PCR koloni adalah teknik skrining cepat yang digunakan untuk menentukan apakah koloni bakteri mengandung plasmid dengan insersi DNA yang benar. Alih-alih memurnikan DNA plasmid dari setiap koloni terlebih dahulu, PCR dilakukan langsung pada sejumlah kecil sel bakteri.

Cara Kerja PCR Koloni

1. Seleksi Koloni

Koloni bakteri individu yang tumbuh di piring agar diambil menggunakan ujung pipet steril atau tusuk gigi. Setiap koloni disentuh sebentar, mentransfer sejumlah kecil sel. Ujung yang sama digunakan untuk menginokulasi tabung PCR dan piring master untuk kultur selanjutnya.

2. Lisis Sel

Sel bakteri dipanaskan hingga 95°C selama beberapa menit selama langkah denaturasi awal PCR. Perlakuan panas ini melisiskan sel, melepaskan DNA plasmid ke dalam campuran reaksi.

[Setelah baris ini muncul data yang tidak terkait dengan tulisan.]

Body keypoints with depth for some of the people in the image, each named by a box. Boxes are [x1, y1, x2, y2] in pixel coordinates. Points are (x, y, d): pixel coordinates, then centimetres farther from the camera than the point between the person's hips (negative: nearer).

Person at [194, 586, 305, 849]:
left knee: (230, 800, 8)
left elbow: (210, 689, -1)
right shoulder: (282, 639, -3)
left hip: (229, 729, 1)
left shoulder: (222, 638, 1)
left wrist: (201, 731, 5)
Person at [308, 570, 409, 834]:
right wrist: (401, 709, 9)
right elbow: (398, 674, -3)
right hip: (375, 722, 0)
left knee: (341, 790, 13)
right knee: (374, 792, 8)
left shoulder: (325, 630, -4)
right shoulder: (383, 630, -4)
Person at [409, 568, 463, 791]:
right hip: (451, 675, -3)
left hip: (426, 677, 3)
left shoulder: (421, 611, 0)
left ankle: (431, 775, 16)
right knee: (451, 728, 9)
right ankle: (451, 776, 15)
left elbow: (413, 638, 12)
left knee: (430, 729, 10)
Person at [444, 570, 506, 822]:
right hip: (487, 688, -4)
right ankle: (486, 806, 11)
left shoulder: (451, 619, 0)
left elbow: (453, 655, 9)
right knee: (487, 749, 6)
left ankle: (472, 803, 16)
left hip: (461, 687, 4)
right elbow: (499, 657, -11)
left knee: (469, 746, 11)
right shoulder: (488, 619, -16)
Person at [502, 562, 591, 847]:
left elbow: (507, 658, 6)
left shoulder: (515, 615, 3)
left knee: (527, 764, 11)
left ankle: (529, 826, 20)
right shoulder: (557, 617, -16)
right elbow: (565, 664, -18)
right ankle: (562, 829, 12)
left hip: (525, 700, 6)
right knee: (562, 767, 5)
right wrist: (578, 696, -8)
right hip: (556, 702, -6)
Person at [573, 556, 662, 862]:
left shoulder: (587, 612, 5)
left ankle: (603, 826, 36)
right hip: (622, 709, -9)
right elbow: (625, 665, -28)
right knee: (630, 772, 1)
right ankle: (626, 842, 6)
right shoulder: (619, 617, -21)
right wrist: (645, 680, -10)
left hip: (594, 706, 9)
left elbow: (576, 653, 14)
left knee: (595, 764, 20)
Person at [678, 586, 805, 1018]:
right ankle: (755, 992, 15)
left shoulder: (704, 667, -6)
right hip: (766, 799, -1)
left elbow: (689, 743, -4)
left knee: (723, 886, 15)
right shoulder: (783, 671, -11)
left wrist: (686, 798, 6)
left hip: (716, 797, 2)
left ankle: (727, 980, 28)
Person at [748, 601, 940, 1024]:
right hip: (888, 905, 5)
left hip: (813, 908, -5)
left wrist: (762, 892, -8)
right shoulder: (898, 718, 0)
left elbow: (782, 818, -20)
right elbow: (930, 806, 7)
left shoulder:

DNA yang dibebaskan kemudian berfungsi sebagai templat untuk amplifikasi.

3. Amplifikasi PCR

Primer yang mengapit wilayah insersi dalam plasmid digunakan. Jika koloni mengandung plasmid dengan insersi yang benar, PCR akan menghasilkan pita pada ukuran yang diharapkan. Jika plasmid kosong (tanpa insersi), pita akan lebih kecil. Jika koloni tidak mengandung plasmid sama sekali, tidak akan ada pita yang dihasilkan.

4. Analisis Gel

Produk PCR dianalisis dengan elektroforesis gel agarosa. Koloni yang menghasilkan pita pada ukuran insersi yang diharapkan diidentifikasi sebagai positif. Koloni ini kemudian dapat ditumbuhkan untuk pemurnian plasmid dan analisis lebih lanjut.

5. Keuntungan

PCR koloni cepat dan murah, memungkinkan lusinan koloni diskrining dalam beberapa jam. Ini menghilangkan kebutuhan pemurnian plasmid sebelum skrining dan merupakan langkah standar pertama dalam alur kerja kloning molekuler.